Forster uses chapter 46 as a relativity point to show how much better the lush forest of green is when compared to the mundane and unfulfilling life that Clive resorts to after his final encounter with Maurice. Without this ending, it would be impossible to gauge how much better Maurice really is for following through with his own nature. The image of a persistent Maurice wandering towards the boathouse, finding what he truly loves and believes is right, is the epitome of something that can only be imagined. It seems so unreal, impossible if you will, that true happiness lie within the simple act of throwing off the chains of society. So when Alec says, “And now we shan’t be parted no more, and that’s finished” (240), it is difficult to take these new events in stride, that is until we first gauge them against the unhappiness that ensues Clives rejection of his nature. Once we find how mundane Clives existence becomes, and how unfulfilling his relationship with Anne is, it becomes a little less difficult to accept that true happiness can follow Maurice’s blatant disregard and lack of concern for society imposed laws, rules, and norms. It becomes even more necessary to make this connection when Forester directly states that “he (Clive) and Maurice were alike descended from the Clive of two years ago, the one by respectability, the other by rebellion, nor that they must differentiate further” (245). This further implies two roads that stand side-by-side throughout Maurice and Clive’s college years but part and take drastic turns, for better or for worse, for self or for society.
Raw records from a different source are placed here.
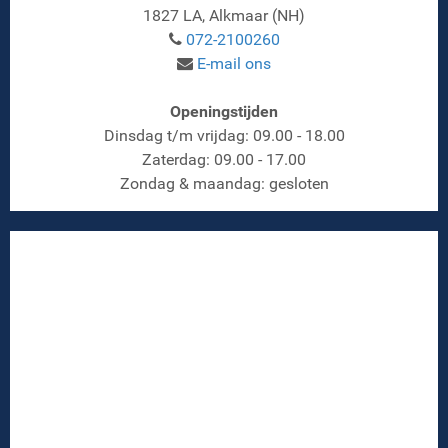
1827 LA, Alkmaar (NH)
072-2100260
E-mail ons
Openingstijden
Dinsdag t/m vrijdag: 09.00 - 18.00
Zaterdag: 09.00 - 17.00
Zondag & maandag: gesloten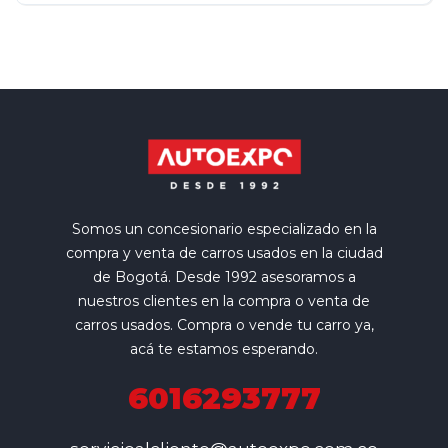
Somos un concesionario especializado en la
compra y venta de carros usados en la ciudad
de Bogotá. Desde 1992 asesoramos a
nuestros clientes en la compra o venta de
carros usados. Compra o vende tu carro ya,
acá te estamos esperando.
6016293777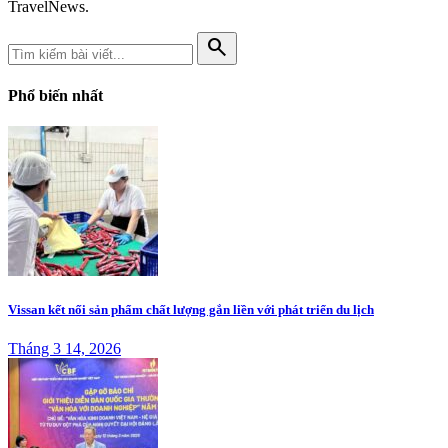
TravelNews.
search
Phổ biến nhất
Vissan kết nối sản phẩm chất lượng gắn liền với phát triển du lịch
Tháng 3 14, 2026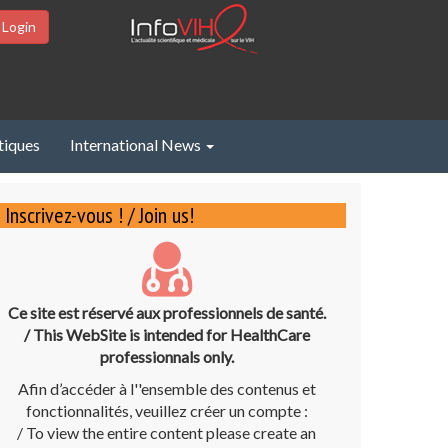
 Login
tiques
International News
Inscrivez-vous ! / Join us!
Ce site est réservé aux professionnels de santé.
/ This WebSite is intended for HealthCare
professionnals only.
Afin d’accéder à l''ensemble des contenus et
fonctionnalités, veuillez créer un compte :
/ To view the entire content please create an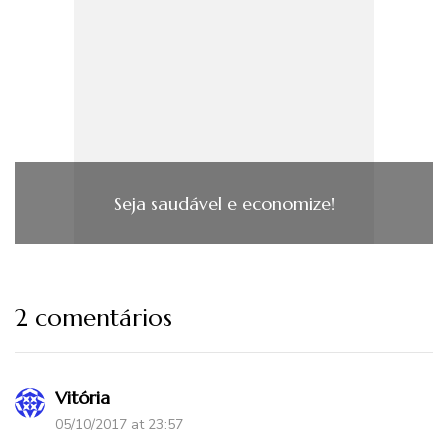
Seja saudável e economize!
2 comentários
Vitória
05/10/2017 at 23:57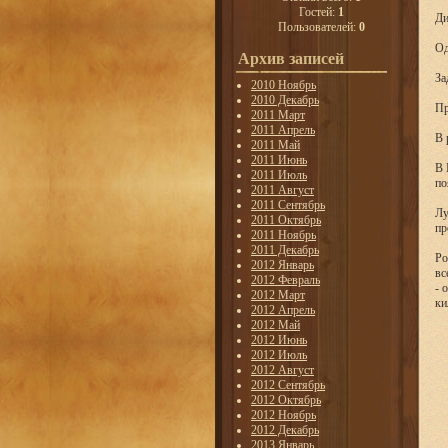
Гостей:
1
Ди
Пользователей:
0
Од
Архив записей
За
2010 Ноябрь
2010 Декабрь
Пр
2011 Март
2011 Апрель
В 
2011 Май
2011 Июнь
В 
2011 Июль
по
2011 Август
2011 Сентябрь
Лу
2011 Октябрь
пр
2011 Ноябрь
2011 Декабрь
Ро
2012 Январь
вс
2012 Февраль
- 
2012 Март
ки
2012 Апрель
2012 Май
2012 Июнь
2012 Июль
2012 Август
2012 Сентябрь
2012 Октябрь
2012 Ноябрь
2012 Декабрь
2013 Январь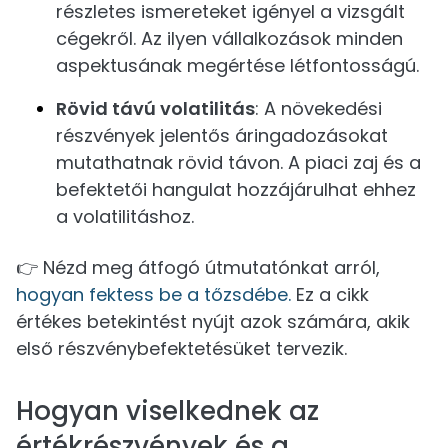
részletes ismereteket igényel a vizsgált
cégekről. Az ilyen vállalkozások minden
aspektusának megértése létfontosságú.
Rövid távú volatilitás
: A növekedési
részvények jelentős áringadozásokat
mutathatnak rövid távon. A piaci zaj és a
befektetői hangulat hozzájárulhat ehhez
a volatilitáshoz.
👉 Nézd meg átfogó útmutatónkat arról,
hogyan fektess be a tőzsdébe.
Ez a cikk
értékes betekintést nyújt azok számára, akik
első részvénybefektetésüket tervezik.
Hogyan viselkednek az
értékrészvények és a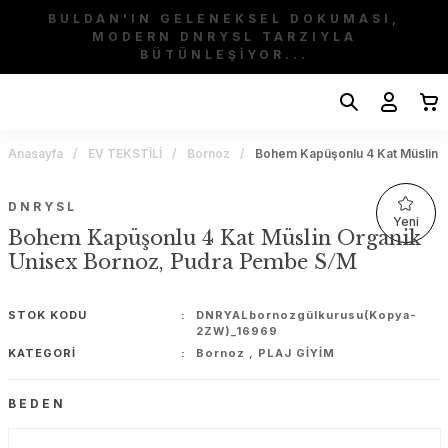
BULDAN'IN GELENEKSEL DOKUMASI,
MODERN DNRYSL TARZIYLA
BÜTÜNLEŞİYOR...
Anasayfa
EV TEKSTİLİ
Bornoz
Bohem Kapüşonlu 4 Kat Müslin 
DNRYSL
Yeni
Bohem Kapüşonlu 4 Kat Müslin Organik
Unisex Bornoz, Pudra Pembe S/M
STOK KODU
DNRYALbornozgülkurusu(Kopya-
2ZW)_16969
KATEGORI
Bornoz
,
PLAJ GİYİM
BEDEN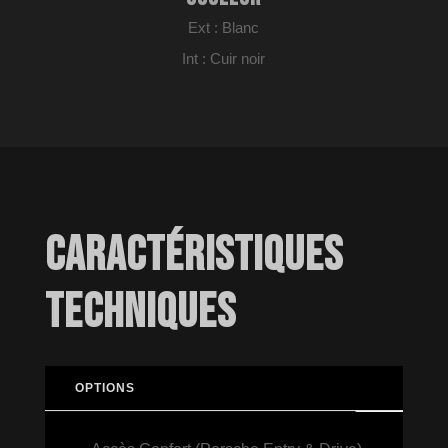
Ext : Blanc
Int : Cuir noir
CARACTÉRISTIQUES
TECHNIQUES
OPTIONS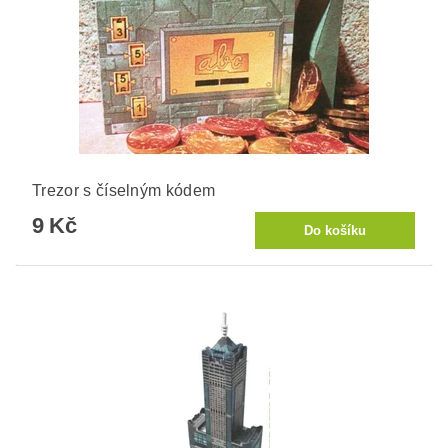
Trezor s číselným kódem
9 Kč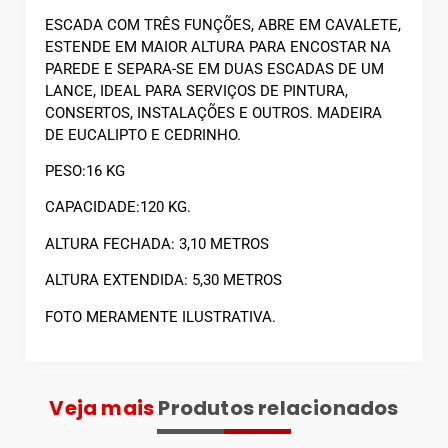
ESCADA COM TRÊS FUNÇÕES, ABRE EM CAVALETE,
ESTENDE EM MAIOR ALTURA PARA ENCOSTAR NA
PAREDE E SEPARA-SE EM DUAS ESCADAS DE UM
LANCE, IDEAL PARA SERVIÇOS DE PINTURA,
CONSERTOS, INSTALAÇÕES E OUTROS. MADEIRA
DE EUCALIPTO E CEDRINHO.
PESO:16 KG
CAPACIDADE:120 KG.
ALTURA FECHADA: 3,10 METROS
ALTURA EXTENDIDA: 5,30 METROS
FOTO MERAMENTE ILUSTRATIVA.
Veja mais
Produtos relacionados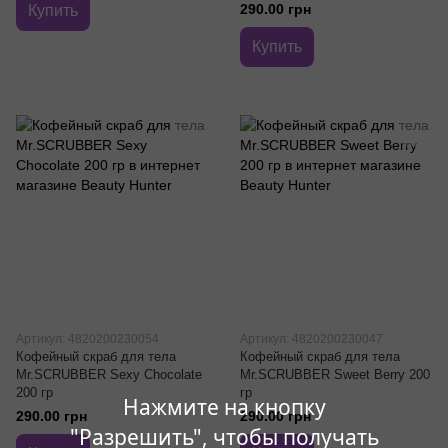
290.00 грн
Купить
Купить
Артикул: 4820200230054
Артикул: 4820200230047
Кофейный скраб для тела
Кофейный скраб для тела
Mr.SCRUBBER Sexy Сhocolate
Mr.SCRUBBER Sweet Berry 200
200 гр
гр
Нажмите на кнопку
290.00 грн
290.00 грн
"Разрешить", чтобы получать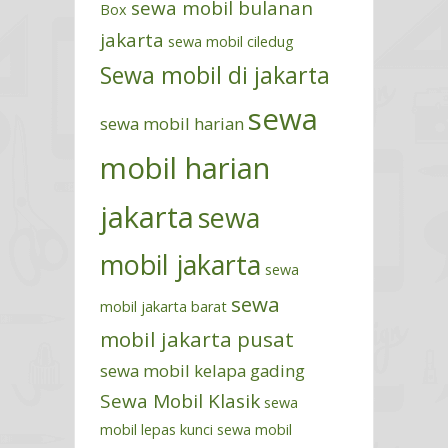
sewa mobil bulanan
Box
jakarta
sewa mobil ciledug
Sewa mobil di jakarta
sewa
sewa mobil harian
mobil harian
jakarta
sewa
mobil jakarta
sewa
sewa
mobil jakarta barat
mobil jakarta pusat
sewa mobil kelapa gading
Sewa Mobil Klasik
sewa
mobil lepas kunci
sewa mobil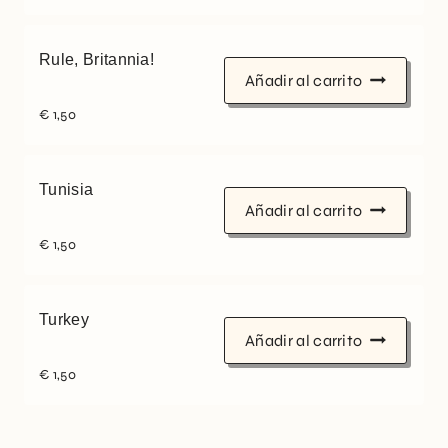
Rule, Britannia!
Añadir al carrito
€
1,50
Tunisia
Añadir al carrito
€
1,50
Turkey
Añadir al carrito
€
1,50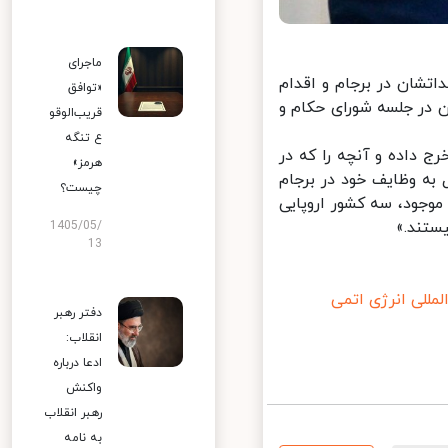
ماجرای
شان در برجام و اقدام
«توافق
در جلسه شورای حکام و
قریب‌الوقو
ع تنگه
داده و آنچه را که در
هرمز»
به وظایف خود در برجام
چیست؟
وجود، سه کشور اروپایی
تند.»
1405/05/
13
للی انرژی اتمی
دفتر رهبر
انقلاب:
ادعا درباره
واکنش
رهبر انقلاب
به نامه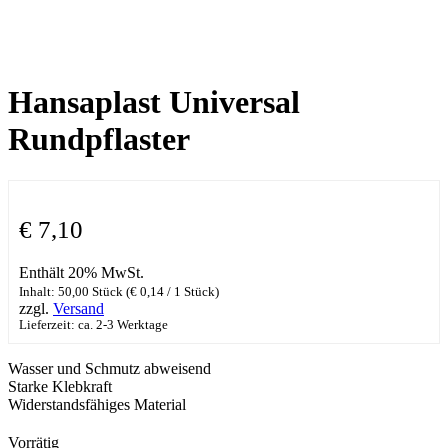
Hansaplast Universal
Rundpflaster
€
7,10
Enthält 20% MwSt.
Inhalt: 50,00 Stück (
€
0,14
/ 1 Stück)
zzgl.
Versand
Lieferzeit: ca. 2-3 Werktage
Wasser und Schmutz abweisend
Starke Klebkraft
Widerstandsfähiges Material
Vorrätig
Two paths stand before you, which appeals to you? Keep in mind the cold warmth of society, and the false fulfillment from devotion to work and politics. To go against nature, living a but mundane existence, or to risk love, risk losing it all. Forster has given me insight as to the end of these roads, insight that I could not of had had I not been given a point of relativity. Chapter 46 serves to generalize the lesson learned from this novel: to follow through with whatever nature has deemed appropriate for yourself. Forster, through this chapter, serves to remind us to always accept our nature and the different natures of others, or face the vengeful wrath of self-hate. With this ultimatum I bid you choose the forest of green, whatever that may symbolize to you, while staying away from the gray coldness no matter how warm it may seem to be.